I wanted the band to have a long time to work on their next album. I knew it would be very difficult to write a follow-up to
Dr. Feelgood
, and there was a chance that by waiting to record they could get a new contract with Elektra that would earn them twenty-five million dollars. At the same time, they needed downtime to deal with their new children: within months of each other, Vince and Sharise had their first daughter, Skylar, and Nikki and Brandi had their first son, Gunner. And Tommy, left out, really started wanting to have a child of his own with Heather.

As the new Elektra deal was being negotiated, things with the band kept going more haywire. Vince was getting back into drink again. He’d come to rehearsals for the new album a mess, and then leave early because he had to boff some porn star on his way home. By spring 1991, I had to call him and tell him that he wasn’t welcome at rehearsals until he got his act together. So Vince grabbed some porn star, flew to Hawaii without telling us, and maxed out all his charge cards until he had to return home, where Sharise was impatiently waiting to kill him. He quickly pacified her—he was so good that if you walked into your bedroom and he was banging your wife, within five minutes he would have talked you out of believing what you had just seen. Then he took a plane to Tucson and checked himself into rehab.

We all flew down there and met with Vince, encouraging him to make the band a priority and explaining that we would be there to support him as long as he tried to be there for us. Vince swore he wasn’t just along for the ride and promised to make an effort.

Afterward, we played on the Monsters of Rock tour in Europe with AC/DC, Metallica, and Queensryche, and that was the first time that the shows didn’t make the hair on the back of my neck stand up. Though they had so many hits they should have wiped almost every other band off the stage, something was missing: they didn’t feel real anymore, and the prerecorded tapes they used to replace their backup singers sounded phony to the crowd.

Back home, when
Decade of Decadence
came out, Nikki started spending half his nights at hotels because he was fighting with his wife. Vince, meanwhile, was off on a racing jag. It always seemed like a great little hobby for him until some jerk-off in Long Beach convinced him to race on an Indy Lights team, where I was sure some driver was going to see this rock-and-roll asshole on the track and try to kill him. He started spending his weekends at race-car conferences, where we’d hear reports that he’d been up all night drinking.
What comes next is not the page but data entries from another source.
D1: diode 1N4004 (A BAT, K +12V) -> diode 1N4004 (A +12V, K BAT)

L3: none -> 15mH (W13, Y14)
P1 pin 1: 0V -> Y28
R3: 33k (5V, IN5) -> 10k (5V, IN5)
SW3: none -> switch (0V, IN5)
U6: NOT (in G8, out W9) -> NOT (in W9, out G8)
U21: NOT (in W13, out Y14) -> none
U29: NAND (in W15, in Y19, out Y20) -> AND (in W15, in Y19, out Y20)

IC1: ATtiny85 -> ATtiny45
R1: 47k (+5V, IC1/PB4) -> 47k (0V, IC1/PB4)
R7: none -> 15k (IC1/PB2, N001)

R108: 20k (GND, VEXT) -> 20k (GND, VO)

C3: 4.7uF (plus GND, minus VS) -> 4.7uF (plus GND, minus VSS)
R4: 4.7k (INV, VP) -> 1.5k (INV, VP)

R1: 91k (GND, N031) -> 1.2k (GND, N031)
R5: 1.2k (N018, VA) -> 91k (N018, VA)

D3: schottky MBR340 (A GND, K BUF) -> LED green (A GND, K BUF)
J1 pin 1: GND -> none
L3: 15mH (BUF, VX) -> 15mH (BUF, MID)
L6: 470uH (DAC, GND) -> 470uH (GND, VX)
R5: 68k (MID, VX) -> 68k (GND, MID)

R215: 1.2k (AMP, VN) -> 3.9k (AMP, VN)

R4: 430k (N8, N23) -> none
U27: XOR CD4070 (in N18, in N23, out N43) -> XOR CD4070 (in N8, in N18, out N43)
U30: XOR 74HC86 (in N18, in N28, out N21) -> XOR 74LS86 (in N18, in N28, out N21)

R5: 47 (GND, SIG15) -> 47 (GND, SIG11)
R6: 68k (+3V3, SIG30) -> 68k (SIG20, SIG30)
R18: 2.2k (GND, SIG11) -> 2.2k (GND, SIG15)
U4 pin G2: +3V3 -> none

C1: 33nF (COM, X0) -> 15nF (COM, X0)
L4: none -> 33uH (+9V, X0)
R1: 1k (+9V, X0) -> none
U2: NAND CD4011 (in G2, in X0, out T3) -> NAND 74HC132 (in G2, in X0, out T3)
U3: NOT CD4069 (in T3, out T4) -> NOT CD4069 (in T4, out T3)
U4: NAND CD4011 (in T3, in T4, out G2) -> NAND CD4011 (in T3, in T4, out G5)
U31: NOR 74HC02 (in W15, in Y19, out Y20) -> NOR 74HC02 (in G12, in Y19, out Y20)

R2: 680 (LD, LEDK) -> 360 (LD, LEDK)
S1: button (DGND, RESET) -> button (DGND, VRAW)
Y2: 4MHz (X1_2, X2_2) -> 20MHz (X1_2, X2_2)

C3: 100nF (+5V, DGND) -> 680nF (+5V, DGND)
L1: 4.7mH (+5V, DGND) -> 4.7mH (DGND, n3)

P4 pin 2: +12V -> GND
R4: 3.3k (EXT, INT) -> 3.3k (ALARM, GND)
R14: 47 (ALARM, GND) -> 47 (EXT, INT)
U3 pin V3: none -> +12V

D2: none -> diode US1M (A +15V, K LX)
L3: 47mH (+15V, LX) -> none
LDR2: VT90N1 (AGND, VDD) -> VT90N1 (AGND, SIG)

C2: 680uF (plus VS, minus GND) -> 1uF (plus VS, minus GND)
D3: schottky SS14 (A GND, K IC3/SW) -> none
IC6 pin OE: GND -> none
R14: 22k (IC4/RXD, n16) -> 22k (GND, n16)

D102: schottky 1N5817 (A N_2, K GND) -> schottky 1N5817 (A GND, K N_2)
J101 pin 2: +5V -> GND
I put them back in the studio in December 1991, on a two-week-on, two-week-off schedule. But every time I went down to visit, Vince wasn’t there. He’d have left the studio after a few hours, claiming he was too tired to sing.

Finally, in February, the band started to get pissed.

O
n Monday, the floods began. The waters swept over the Ventura freeway, flooded the Sepulveda Basin, killed six people, and left hundreds more hanging on to telephone poles and antennas for their lives. On the radio, Governor Pete Wilson declared a state of emergency and said that we were in the midst of the worst storm of the century. That didn’t matter, though, to Tommy and me. We drove for two hours to get to rehearsal in Burbank from Westlake Village while Mick, who was up in the mountains somewhere, had an even more grueling ride. We met in the studio lounge and waited for Vince. On the news, we watched people swimming out of their cars on Burbank Boulevard. One hour passed. Two hours passed. Three hours passed. Four hours passed. We called Vince every half hour, but each time there was a busy signal.